_Texto do exercício_:
I- As acções de reconhecimento de direito e interesse legitimo devem ser propostas contra o órgão administrativo com competência para praticar os actos administrativos decorrentes do (ou impostos pelo) reconhecimento do direito ou interesse legitimo que o autor se arroga.
II- O Secretário de Estado da Segurança Social - que, em qualquer caso, só poderia ter competência por delegação do respectivo ministro - não tendo competência dispositiva primária ou por via de recurso hierárquico ou tutelar para praticar qualquer acto administrativo individual em matéria da fixação ou pagamento das pensões de velhice pelo Centro Nacional de Pensões, não tem legitimidade para a acção de reconhecimento de direito em que se pretende a atribuição de determinadas pensões.
III- O DL 335/90, de 29 de Outubro e legislação complementar ( DL 45/93, de 20/2, DL 401/93, de 3/12, DL 465/99, de 5/11, Portª 52/91, de 18/1) não visou transferir para a segurança social portuguesa a responsabilidade pelo pagamento de pensões autónomas com base na situação contributiva para as instituições de previdência das ex-colónias de inscrição obrigatória. - Apenas se reconheceram os períodos contributivos verificados nessas instituições, totalizando-se a carreira contributiva para efeitos das prestações reconhecidas no âmbito do sistema de segurança social português.

_Tarefas obrigatórias_:
[a] Transcreva do texto do exercício o trecho que começa em "III- O DL 335/90, de" e segue até "segurança social português.".
[b] Responda às perguntas seguintes com base no texto do exercício.
(i) Segundo o ponto I, contra que órgão devem ser propostas as acções de reconhecimento de direito e interesse legítimo?
(ii) Que decreto-lei, datado de 29 de Outubro, é referido no ponto III?
(iii) Que portaria figura na legislação complementar indicada no ponto III?

_Dados para análise_:
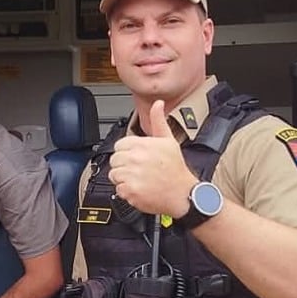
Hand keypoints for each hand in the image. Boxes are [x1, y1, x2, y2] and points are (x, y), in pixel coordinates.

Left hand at [108, 100, 195, 217]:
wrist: (182, 193)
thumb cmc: (176, 168)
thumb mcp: (169, 140)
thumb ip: (158, 121)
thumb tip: (158, 104)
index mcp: (142, 144)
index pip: (119, 145)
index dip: (126, 152)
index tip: (135, 158)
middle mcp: (136, 158)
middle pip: (115, 160)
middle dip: (123, 165)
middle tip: (138, 170)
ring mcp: (132, 175)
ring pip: (114, 175)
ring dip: (123, 179)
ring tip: (139, 180)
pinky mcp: (130, 190)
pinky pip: (118, 190)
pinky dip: (126, 192)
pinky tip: (139, 189)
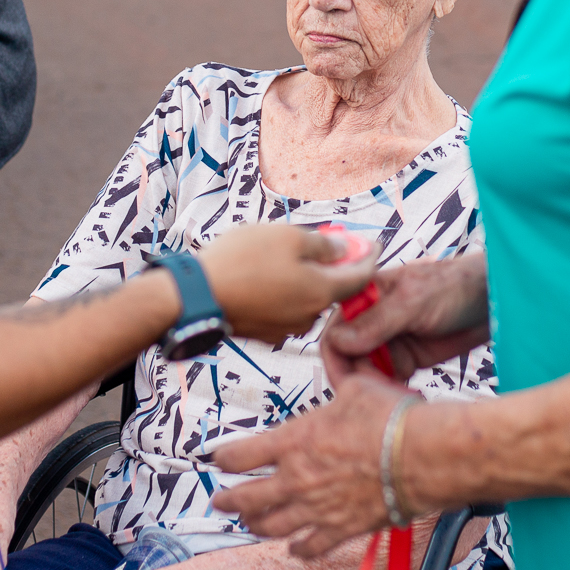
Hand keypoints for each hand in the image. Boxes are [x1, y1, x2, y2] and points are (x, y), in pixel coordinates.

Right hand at [193, 223, 375, 344]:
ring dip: (307, 278)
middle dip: (335, 266)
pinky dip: (286, 290)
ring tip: (289, 255)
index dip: (368, 256)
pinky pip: (285, 307)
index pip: (360, 277)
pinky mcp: (264, 332)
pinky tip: (268, 274)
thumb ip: (323, 244)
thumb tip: (345, 247)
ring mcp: (285, 328)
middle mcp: (309, 316)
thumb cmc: (243, 261)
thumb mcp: (289, 238)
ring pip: (307, 298)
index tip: (374, 243)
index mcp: (322, 293)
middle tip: (330, 242)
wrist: (196, 296)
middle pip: (333, 288)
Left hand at [211, 369, 410, 557]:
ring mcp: (317, 508)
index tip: (217, 459)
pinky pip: (311, 547)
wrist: (422, 456)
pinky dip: (299, 549)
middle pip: (247, 498)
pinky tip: (295, 549)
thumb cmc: (391, 418)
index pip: (242, 454)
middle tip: (219, 500)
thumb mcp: (358, 388)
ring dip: (256, 525)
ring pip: (271, 526)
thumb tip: (345, 379)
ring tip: (249, 524)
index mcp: (295, 441)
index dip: (224, 457)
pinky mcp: (341, 530)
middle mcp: (298, 479)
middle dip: (228, 500)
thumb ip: (340, 390)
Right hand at [322, 254, 490, 384]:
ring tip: (398, 398)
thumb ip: (378, 321)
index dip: (336, 361)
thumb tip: (338, 341)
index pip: (334, 333)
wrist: (493, 299)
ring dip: (376, 390)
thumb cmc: (456, 285)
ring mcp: (388, 342)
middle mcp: (370, 321)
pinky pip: (387, 381)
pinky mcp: (405, 360)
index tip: (349, 386)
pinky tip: (409, 397)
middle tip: (379, 398)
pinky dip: (391, 393)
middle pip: (346, 359)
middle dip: (358, 381)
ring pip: (365, 374)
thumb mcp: (414, 300)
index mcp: (364, 297)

_Respostas por tarefa_:
[a]
III- O DL 335/90, de 29 de Outubro e legislação complementar ( DL 45/93, de 20/2, DL 401/93, de 3/12, DL 465/99, de 5/11, Portª 52/91, de 18/1) não visou transferir para a segurança social portuguesa a responsabilidade pelo pagamento de pensões autónomas com base na situação contributiva para as instituições de previdência das ex-colónias de inscrição obrigatória. - Apenas se reconheceram os períodos contributivos verificados nessas instituições, totalizando-se a carreira contributiva para efeitos das prestações reconhecidas no âmbito do sistema de segurança social português.

[b]
(i) Contra o órgão administrativo com competência para praticar os actos administrativos decorrentes do (ou impostos pelo) reconhecimento do direito ou interesse legítimo que o autor se arroga.
(ii) O DL 335/90.
(iii) A Portª 52/91, de 18/1.